For sales incentive programs where the customer relationship period is one year or less, the Company has elected the practical expedient to expense the costs as incurred. The amount of capitalized sales commissions where the customer relationship period is greater than one year is $40.4 million and $38.8 million at September 30, 2019 and December 31, 2018, respectively.
Recent Accounting Pronouncements
Accounting Pronouncement Adopted by the Company
Adoption of ASU No. 2016-02, Leases (Topic 842)
The Company adopted Accounting Standards Update ("ASU") 2016-02, Leases (Topic 842) ("ASC 842") effective January 1, 2019. ASC 842 superseded previously existing guidance on accounting for leases and generally requires all leases to be recognized in the statement of financial position.

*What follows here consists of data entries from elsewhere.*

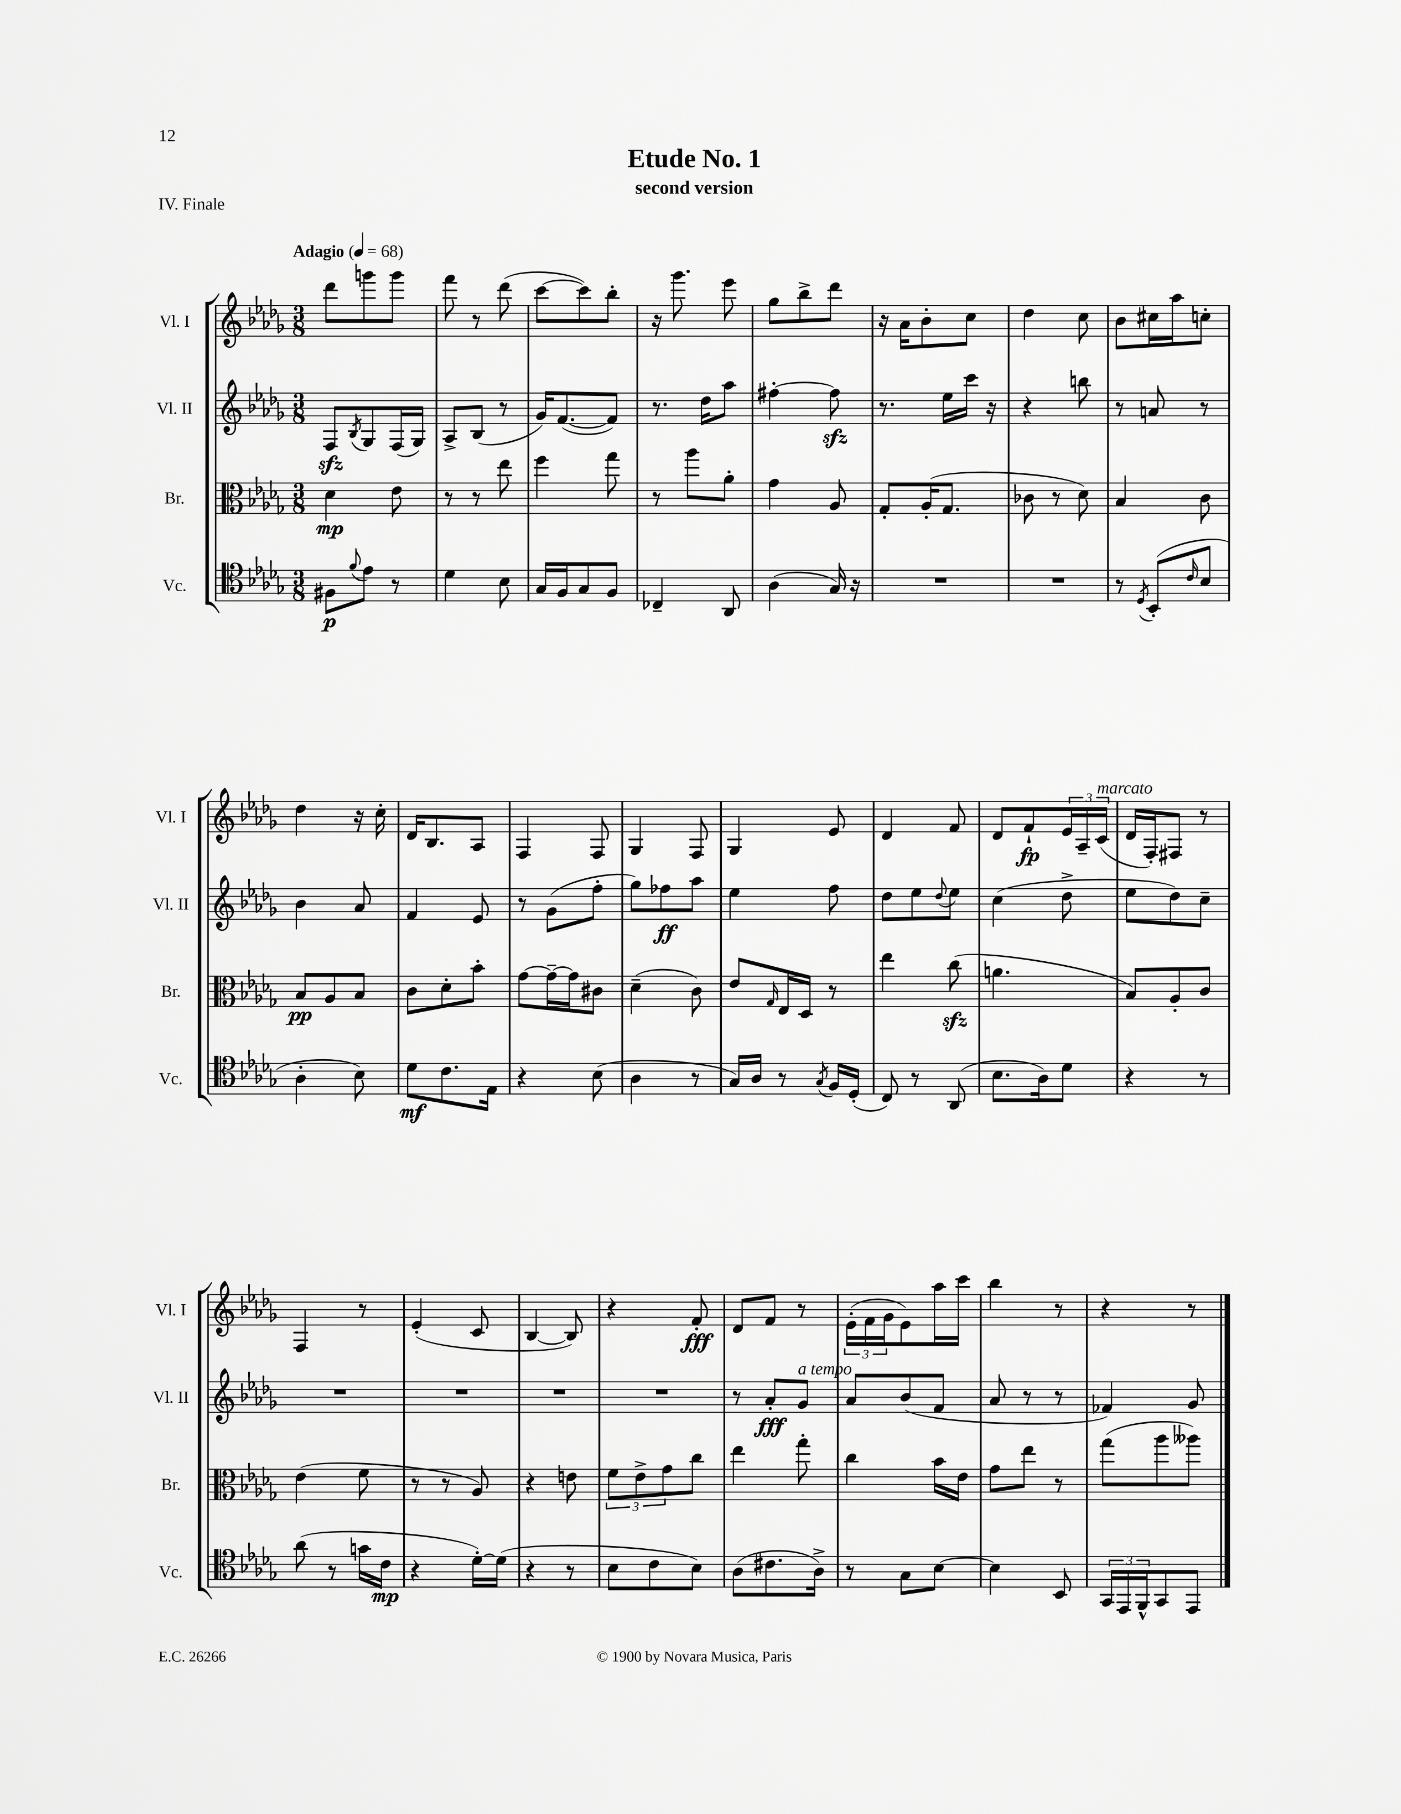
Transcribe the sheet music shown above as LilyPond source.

\header { title = "Etude No. 1" subtitle = "second version" piece = "IV. Finale" }
<<
\new StaffGroup <<
\new Staff = "s0" \with { instrumentName = "Vl. I" shortInstrumentName = "Vl. I" } {
    \clef treble \key des \major \numericTimeSignature \time 3/8 \tempo "Adagio" 4 = 68
    des'''8 g'''8 g'''8 |
    f'''8 r8 des'''8( |
    c'''8~ c'''8) bes''8-. |
    r16 ges'''8. ees'''8 |
    ges''8 bes''8-> des'''8 |
    r16 aes'16 bes'8-. c''8 |
    des''4 c''8 |
    bes'8 cis''16 aes''16 c''8-. |
    des''4 r16 c''16-. |
    des'16 bes8. aes8 |
    f4 f8 |
    ges4 f8 |
    ges4 ees'8 |
    des'4 f'8 |
    des'8 f'8-!\fp \tuplet 3/2 { ees'16 aes16-- c'16^\markup { \italic "marcato" }( } |
    des'16 f16-.) fis8 r8 |
    f4 r8 |
    ees'4-.( c'8 |
    bes4~ bes8) |
    r4 f'8-.\fff |
    des'8 f'8 r8 |
    \tuplet 3/2 { ees'16-.( f'16 ges'16 } ees'8) aes''16 c'''16 |
    bes''4 r8 |
    r4 r8 \bar "|." |
}
\new Staff = "s1" \with { instrumentName = "Vl. II" shortInstrumentName = "Vl. II" } {
    \clef treble \key des \major \numericTimeSignature \time 3/8
    f8\sfz \acciaccatura { bes8 } ges8 f16( ges16) |
    aes8-> bes8( r8 |
    ges'16) f'8.~( f'8) |
    r8. des''16 aes''8 |
    fis''4~-. fis''8\sfz |
    r8. ees''16 c'''16 r16 |
    r4 b''8 |
    r8 a'8 r8 |
    bes'4 aes'8 |
    f'4 ees'8 |
    r8 ges'8( f''8-. |
    ges''8) fes''8\ff aes''8 |
    ees''4 f''8 |
    des''8 ees''8 \appoggiatura { des''8 } ees''8 |
    c''4( des''8-> |
    ees''8 des''8) c''8-- |
    R4. |
    R4. |
    R4. |
    R4. |
    r8 aes'8-.\fff ges'8^\markup { \italic "a tempo" } |
    aes'8 bes'8( f'8 |
    aes'8 r8 r8 |
    fes'4) ges'8 \bar "|." |
}
\new Staff = "s2" \with { instrumentName = "Br." shortInstrumentName = "Br." } {
    \clef alto \key des \major \numericTimeSignature \time 3/8
    des'4\mp ees'8 |
    r8 r8 ees''8 |
    f''4 ges''8 |
    r8 aes''8 aes'8-. |
    ges'4 aes8 |
    ges8-. aes16-.( ges8. |
    ces'8 r8 des'8) |
    bes4 c'8 |
    bes8\pp aes8 bes8 |
    c'8 des'8-. bes'8-. |
    ges'8~ ges'16~-- ges'16 cis'8 |
    des'4--( c'8) |
    ees'8 \grace { ges16 } ees16 des16 r8 |
    ees''4 c''8\sfz( |
    a'4. |
    bes8) aes8-. c'8 |
    ees'4( f'8 |
    r8 r8 aes8) |
    r4 e'8 |
    \tuplet 3/2 { f'8 ees'8-> ges'8 } c''8 |
    ees''4 ges''8-. |
    c''4 bes'16 ees'16 |
    ges'8 ees''8 r8 |
    ges''8( aes''8 aeses''8) \bar "|." |
}
\new Staff = "s3" \with { instrumentName = "Vc." shortInstrumentName = "Vc." } {
    \clef tenor \key des \major \numericTimeSignature \time 3/8
    fis8\p \appoggiatura { f'8 } ees'8 r8 |
    des'4 bes8 |
    ges16 f16 ges8 f8 |
    ces4-- aes,8 |
    aes4( ges16) r16 |
    R4. |
    R4. |
    r8 \acciaccatura { des8 } bes,8-.( \grace { c'16 } bes8 |
    aes4-. bes8) |
    des'8\mf c'8. ees16 |
    r4 bes8( |
    aes4 r8 |
    ges16) aes16 r8 \acciaccatura { ges8 } f16 des16-.( |
    c8) r8 aes,8( |
    bes8. aes16) des'8 |
    r4 r8 |
    aes'8( r8 g'16 c'16\mp |
    r4 des'16~-.) des'16( |
    r4 r8 |
    bes8 c'8 bes8) |
    aes8( cis'8. aes16->) |
    r8 ges8 bes8~ |
    bes4 bes,8 |
    \tuplet 3/2 { ges,16 ees,16 f,16-^ } ges,8 ees,8 \bar "|." |
}
>>
>>
\layout { \context { \Score \remove "Bar_number_engraver" } }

The adoption of ASC 842 resulted in the recognition of $69.4 million of right-of-use assets ("ROU assets") and related lease liabilities as of January 1, 2019, with no cumulative effect adjustment. The adoption of ASC 842 had no impact on the Company’s consolidated statement of operations and consolidated statement of cash flows.
The Company adopted ASC 842 prospectively and, therefore, did not revise comparative period information or disclosure. In addition, the Company elected the package of practical expedients permitted under ASC 842.
See "Note 2—Leases" for additional information on the adoption of ASC 842.
Accounting Pronouncement Not Yet Adopted by the Company
ASU No. 2016-13, Financial Instruments—Credit Losses (Topic 326): Measurement of Credit Losses on Financial Instruments
In June 2016, the Financial Accounting Standards Board issued ASU No. 2016-13, which significantly changes how entities will measure credit losses for most financial assets, including accounts receivable.  ASU No. 2016-13 will replace today’s “incurred loss” approach with an “expected loss” model, under which companies will recognize allowances based on expected rather than incurred losses.  The provisions of ASU No. 2016-13 are effective for reporting periods beginning after December 15, 2019.  Upon adoption, ASU No. 2016-13 will be applied using the modified retrospective approach with a cumulative-effect adjustment to retained earnings recognized as of the date of initial application.  The adoption of ASU No. 2016-13 is not expected to have a material effect on the Company's consolidated financial statements.
Reclassifications
Certain prior year amounts have been reclassified to conform to the current year presentation.